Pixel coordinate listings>
• • • •
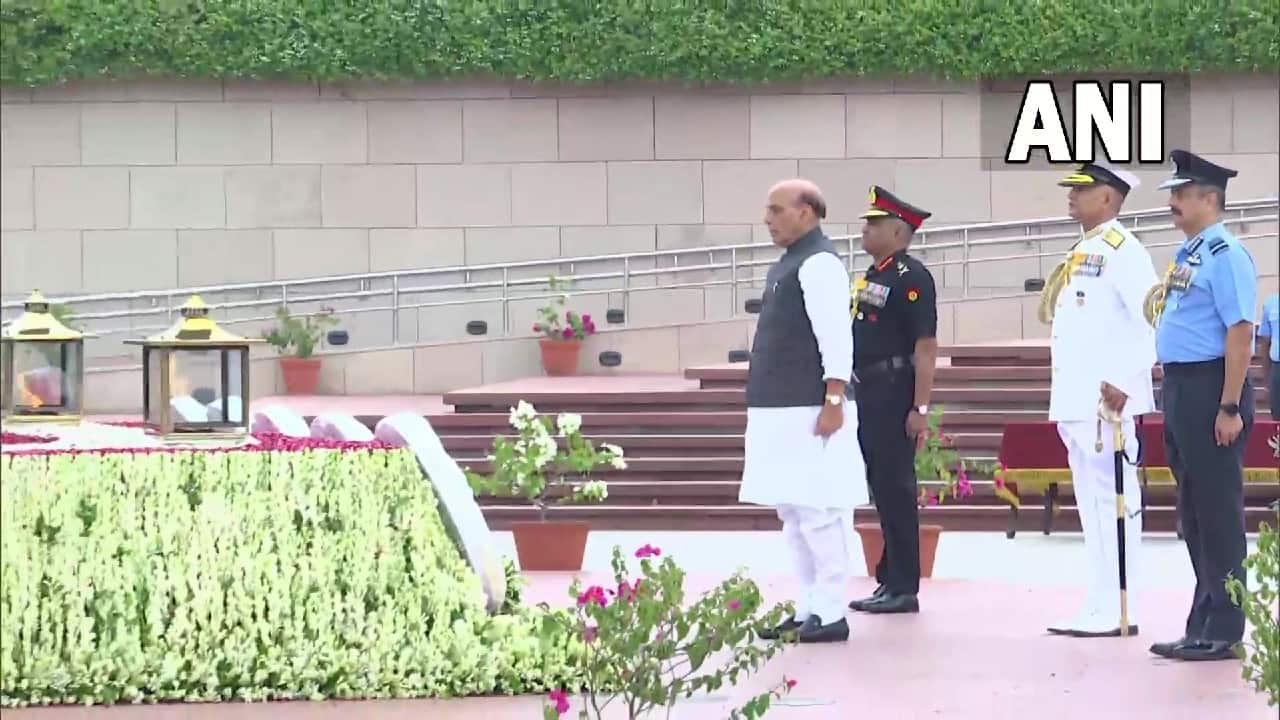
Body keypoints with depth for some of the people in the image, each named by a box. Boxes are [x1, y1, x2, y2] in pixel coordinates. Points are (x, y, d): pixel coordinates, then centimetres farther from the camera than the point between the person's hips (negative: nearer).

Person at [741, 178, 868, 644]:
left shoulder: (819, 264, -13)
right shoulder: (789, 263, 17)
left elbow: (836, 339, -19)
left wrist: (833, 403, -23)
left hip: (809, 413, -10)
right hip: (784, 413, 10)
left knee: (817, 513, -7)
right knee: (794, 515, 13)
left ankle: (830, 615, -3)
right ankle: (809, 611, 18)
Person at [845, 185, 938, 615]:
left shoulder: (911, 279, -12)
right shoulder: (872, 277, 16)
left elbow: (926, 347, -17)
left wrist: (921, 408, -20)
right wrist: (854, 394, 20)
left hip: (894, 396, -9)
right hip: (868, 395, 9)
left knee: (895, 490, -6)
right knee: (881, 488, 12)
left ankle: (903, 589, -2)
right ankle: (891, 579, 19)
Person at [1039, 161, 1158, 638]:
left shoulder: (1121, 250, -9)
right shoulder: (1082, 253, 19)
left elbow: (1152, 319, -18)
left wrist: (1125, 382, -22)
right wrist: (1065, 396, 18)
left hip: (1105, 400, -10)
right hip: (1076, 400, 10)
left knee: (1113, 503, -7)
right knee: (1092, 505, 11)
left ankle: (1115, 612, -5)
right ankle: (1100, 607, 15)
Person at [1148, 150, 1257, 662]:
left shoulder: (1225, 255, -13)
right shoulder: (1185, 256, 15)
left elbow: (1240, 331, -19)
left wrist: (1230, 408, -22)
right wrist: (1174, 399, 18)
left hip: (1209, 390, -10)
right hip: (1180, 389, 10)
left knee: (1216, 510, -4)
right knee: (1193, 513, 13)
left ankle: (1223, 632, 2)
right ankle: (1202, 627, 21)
• • • •
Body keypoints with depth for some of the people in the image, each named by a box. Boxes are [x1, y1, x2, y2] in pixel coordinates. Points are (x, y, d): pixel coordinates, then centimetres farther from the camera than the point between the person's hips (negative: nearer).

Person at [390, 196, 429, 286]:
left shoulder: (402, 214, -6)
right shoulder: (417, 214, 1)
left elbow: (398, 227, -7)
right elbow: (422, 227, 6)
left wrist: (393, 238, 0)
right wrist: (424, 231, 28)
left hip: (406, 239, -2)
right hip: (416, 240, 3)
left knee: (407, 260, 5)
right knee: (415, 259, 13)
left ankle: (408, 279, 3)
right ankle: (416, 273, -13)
• • • •
Directions for this task> Write out the rows from the line with "right elbow: (422, 227, 6)" to the line with "right ankle: (416, 273, -13)", copying each one without changes.

Reply to the task>
right elbow: (422, 227, 6)
left wrist: (393, 238, 0)
right wrist: (424, 231, 28)
left hip: (406, 239, -2)
right hip: (416, 240, 3)
left knee: (407, 260, 5)
right knee: (415, 259, 13)
left ankle: (408, 279, 3)
right ankle: (416, 273, -13)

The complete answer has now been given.